Top of MATERIAL PROVIDED

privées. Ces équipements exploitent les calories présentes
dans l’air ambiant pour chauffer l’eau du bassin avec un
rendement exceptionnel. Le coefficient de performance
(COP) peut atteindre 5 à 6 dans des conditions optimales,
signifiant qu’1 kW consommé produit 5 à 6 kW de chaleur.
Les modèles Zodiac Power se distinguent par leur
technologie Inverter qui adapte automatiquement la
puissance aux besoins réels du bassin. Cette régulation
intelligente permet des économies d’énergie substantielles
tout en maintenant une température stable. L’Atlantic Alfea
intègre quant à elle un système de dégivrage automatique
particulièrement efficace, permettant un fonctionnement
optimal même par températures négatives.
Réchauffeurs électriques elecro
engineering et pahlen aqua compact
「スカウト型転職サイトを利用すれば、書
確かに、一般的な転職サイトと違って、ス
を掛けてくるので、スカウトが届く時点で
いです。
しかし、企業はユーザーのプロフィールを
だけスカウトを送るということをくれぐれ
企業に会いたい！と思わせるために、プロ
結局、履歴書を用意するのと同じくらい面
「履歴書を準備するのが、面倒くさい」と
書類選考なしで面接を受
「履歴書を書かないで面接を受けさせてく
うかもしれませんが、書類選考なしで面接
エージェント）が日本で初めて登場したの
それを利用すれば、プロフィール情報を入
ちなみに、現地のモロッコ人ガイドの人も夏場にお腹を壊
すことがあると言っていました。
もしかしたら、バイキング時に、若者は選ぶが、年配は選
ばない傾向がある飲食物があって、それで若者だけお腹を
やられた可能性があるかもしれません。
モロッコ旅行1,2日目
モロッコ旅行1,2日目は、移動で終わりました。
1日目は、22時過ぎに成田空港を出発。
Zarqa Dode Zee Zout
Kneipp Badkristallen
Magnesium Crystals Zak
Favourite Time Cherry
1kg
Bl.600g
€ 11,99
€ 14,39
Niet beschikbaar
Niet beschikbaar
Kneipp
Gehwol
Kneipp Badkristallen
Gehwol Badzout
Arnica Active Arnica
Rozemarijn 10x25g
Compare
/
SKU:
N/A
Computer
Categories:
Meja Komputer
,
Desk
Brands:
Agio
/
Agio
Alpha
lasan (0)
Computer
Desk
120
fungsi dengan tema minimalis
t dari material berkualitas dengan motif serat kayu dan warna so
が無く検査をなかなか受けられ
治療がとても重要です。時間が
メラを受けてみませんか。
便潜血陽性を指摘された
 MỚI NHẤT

Bottom of MATERIAL PROVIDED

▶ _TASK DETAILS_: Return every line of the listing above unchanged and in its original order.

▶ _ANSWER TO THIS TASK_:
privées. Ces équipements exploitent les calories présentes
dans l’air ambiant pour chauffer l’eau du bassin avec un
rendement exceptionnel. Le coefficient de performance
(COP) peut atteindre 5 à 6 dans des conditions optimales,
signifiant qu’1 kW consommé produit 5 à 6 kW de chaleur.
Les modèles Zodiac Power se distinguent par leur
technologie Inverter qui adapte automatiquement la
puissance aux besoins réels du bassin. Cette régulation
intelligente permet des économies d’énergie substantielles
tout en maintenant une température stable. L’Atlantic Alfea
intègre quant à elle un système de dégivrage automatique
particulièrement efficace, permettant un fonctionnement
optimal même par températures négatives.
Réchauffeurs électriques elecro
engineering et pahlen aqua compact
「スカウト型転職サイトを利用すれば、書
確かに、一般的な転職サイトと違って、ス
を掛けてくるので、スカウトが届く時点で
いです。
しかし、企業はユーザーのプロフィールを
だけスカウトを送るということをくれぐれ
企業に会いたい！と思わせるために、プロ
結局、履歴書を用意するのと同じくらい面
「履歴書を準備するのが、面倒くさい」と
書類選考なしで面接を受
「履歴書を書かないで面接を受けさせてく
うかもしれませんが、書類選考なしで面接
エージェント）が日本で初めて登場したの
それを利用すれば、プロフィール情報を入
ちなみに、現地のモロッコ人ガイドの人も夏場にお腹を壊
すことがあると言っていました。
もしかしたら、バイキング時に、若者は選ぶが、年配は選
ばない傾向がある飲食物があって、それで若者だけお腹を
やられた可能性があるかもしれません。
モロッコ旅行1,2日目
モロッコ旅行1,2日目は、移動で終わりました。
1日目は、22時過ぎに成田空港を出発。
Zarqa Dode Zee Zout
Kneipp Badkristallen
Magnesium Crystals Zak
Favourite Time Cherry
1kg
Bl.600g
€ 11,99
€ 14,39
Niet beschikbaar
Niet beschikbaar
Kneipp
Gehwol
Kneipp Badkristallen
Gehwol Badzout
Arnica Active Arnica
Rozemarijn 10x25g
Compare
/
SKU:
N/A
Computer
Categories:
Meja Komputer
,
Desk
Brands:
Agio
/
Agio
Alpha
lasan (0)
Computer
Desk
120
fungsi dengan tema minimalis
t dari material berkualitas dengan motif serat kayu dan warna so
が無く検査をなかなか受けられ
治療がとても重要です。時間が
メラを受けてみませんか。
便潜血陽性を指摘された
 MỚI NHẤT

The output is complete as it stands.